**WORK ITEM**
Please repeat exactly the lines below from the one containing "You’re rarely at" down to the one containing "months, and Oktoberfest", both included, and nothing else.
:: INFORMATION SUPPLIED
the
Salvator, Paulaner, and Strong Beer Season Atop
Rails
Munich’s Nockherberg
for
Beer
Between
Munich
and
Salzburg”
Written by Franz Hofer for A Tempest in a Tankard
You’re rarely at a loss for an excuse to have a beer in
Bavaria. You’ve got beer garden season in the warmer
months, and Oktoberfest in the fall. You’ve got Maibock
::::
:: INFORMATION SUPPLIED
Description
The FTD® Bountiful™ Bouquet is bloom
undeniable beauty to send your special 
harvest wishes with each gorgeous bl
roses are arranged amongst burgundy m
::::
**RESPONSE**
You’re rarely at a loss for an excuse to have a beer in
Bavaria. You’ve got beer garden season in the warmer
months, and Oktoberfest in the fall. You’ve got Maibock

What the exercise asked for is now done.